Due to some family business my parents, grandmother and I found ourselves in the vicinity of Des Plaines, Illinois around lunchtime on April 23rd. Like Evanston, Des Plaines is a suburb of Chicago. Walking around, it’s easy to mentally blot out the modern cars and buildings and imagine being back in time. You don’t see many retro looking theatres anymore like Des Plaines’s. Opened in 1925, it’s had a troubled history since a fire in the 1980s.
As a retired railroader and rail fan, my Dad wanted to eat at The Choo-Choo, a burger joint opened by the Ballowe family in 1951 and apparently little changed since then. A sign on the door informs you that you are entering the year 1953. It points out, tongue-in-cheek, that only cash is accepted because credit cards haven’t been invented yet. Of course, I’m pretty sure they didn’t charge $9.75 for a cheeseburger back then!
The interior is railway themed, with faded artwork hanging on dated, wood paneled walls. The place appears insanely popular with young children, no doubt due to the meals delivered from the kitchen on model railroad flatcars, hand-operated whistle used by staff to spread birthday cheer, and the vintage Milwaukee Road ride (the sort you used to see outside grocery stores…the vehicles that sort of shake back and forth). I suspect the rowdy young crowd is responsible for the strict prohibition against “table switching”.
The food wasn’t particularly good.

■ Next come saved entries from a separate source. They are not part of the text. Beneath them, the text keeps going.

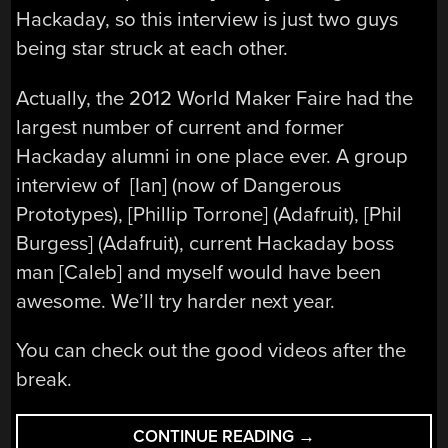
Hackaday, so this interview is just two guys
being star struck at each other.
Actually, the 2012 World Maker Faire had the
largest number of current and former
Hackaday alumni in one place ever. A group
interview of [Ian] (now of Dangerous
Prototypes), [Phillip Torrone] (Adafruit), [Phil
Burgess] (Adafruit), current Hackaday boss
man [Caleb] and myself would have been
awesome. We’ll try harder next year.
You can check out the good videos after the
break.
“[PRUSA]
CONTINUE READING
→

Our burgers and fries looked about as appetizing as those at an elementary school cafeteria and didn’t taste much better. The cookies and cream milkshake was quite good, though it’s admittedly hard to make a bad milkshake.

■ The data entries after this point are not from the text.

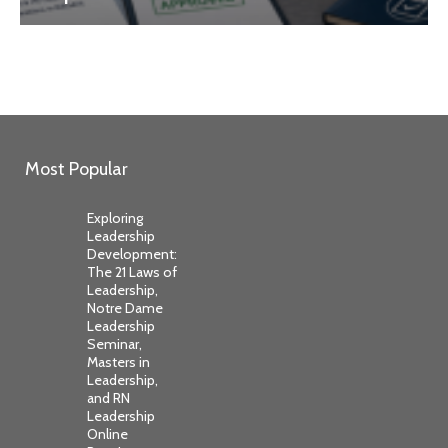
Most Popular
Exploring
Leadership
Development:
The 21 Laws of
Leadership,
Notre Dame
Leadership
Seminar,
Masters in
Leadership,
and RN
Leadership
Online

My father ordered a piece of apple pie for dessert. Our server warmed it up in the microwave in front, but sent it back to the kitchen so it could come out on the train. The pie was very good, he reported. The staff thanked him for his compliment, then let him in on a secret. It’s Sara Lee, they said.
Des Plaines is home to another vintage burger joint (well sort of). This restaurant is somewhat more of a household name. The Choo-Choo’s history page tells it best:
The opening of another hamburger joint a few blocks away by a Mr. Ray Kroc did little to dissolve the Ballowes’ excitement. James Ballowe was just sure that he would be able to beat out the hamburger joint dubbed McDonald’s, because of the novelty of the train. He also donned the proper attire: an engineer’s cap, red bandanna around his neck, and a whistle he would blow whenever he sent the train around. And according to Marilyn, Ray Kroc didn’t think his restaurant would surpass the business the Ballowes’ were getting. He even paid the Ballowes’ a visit and reassured them that his restaurant would be no competition. He told them, “I don’t have a place for people to sit down.”
The Choo-Choo appears to have weathered the years quite well. That’s actually more than can be said for its competitor…at least the building. Kroc’s restaurant, opened in 1955, was demolished in 1984 and replaced by a replica known as the McDonald’s #1 Store Museum (there’s also a functioning McDonald’s across the street). Despite the name, it wasn’t actually the first McDonald’s. Rather, it’s the first of those opened under the auspices of Kroc’s McDonald’s Systems, Inc, later known as the McDonald’s Corporation. It was Kroc’s company, not the McDonald’s brothers, that turned McDonald’s into a worldwide fast food powerhouse.
Now I perhaps should mention here that I generally avoid fast food restaurants like the plague. I’m fairly certain that I will never mention fast food in this blog again after today, unless it’s to make fun of ridiculous fast food signs in other countries. Actually, one day, centuries from now, when historians reflect on the collapse of the once proud American civilization, I believe they will trace the seeds of destruction to precisely three things: the invention of fast food, the rise of “reality television”, and the popularization of the word “selfie”. (Update on July 30, 2016: I’m adding addiction to Pokémon Go to the list.) But, I digress. Even fast food can be interesting…at least when it’s 1950s fast food.
Unfortunately, it seems I arrived a few weeks too early. The museum is only open from Memorial Day to Labor Day and the vintage cars in the front lot were covered up. Still, the menu was visible from the other side of the fence. Interestingly, the most expensive item on the menu back then was a milkshake (20 cents, compared to 15 cents for a hamburger and 19 cents for a cheeseburger). These days, burgers are far more expensive than shakes. Maybe shakes were more of a novelty then, or just more manpower intensive.
It’s interesting to note that, as The Choo-Choo history mentions, this first McDonald’s was exclusively drive-up, with no indoor seating. Personally, I cringe every time I see a long line of cars at a drive-thru, considering the unnecessary waste of fuel as the cars idle for like 10 minutes each in line at dinnertime. I’m almost pleased to learn that it’s not just modern Americans who are too lazy to get out of their vehicles to eat…it seems our God- and Communist-fearing forbearers were equally lazy!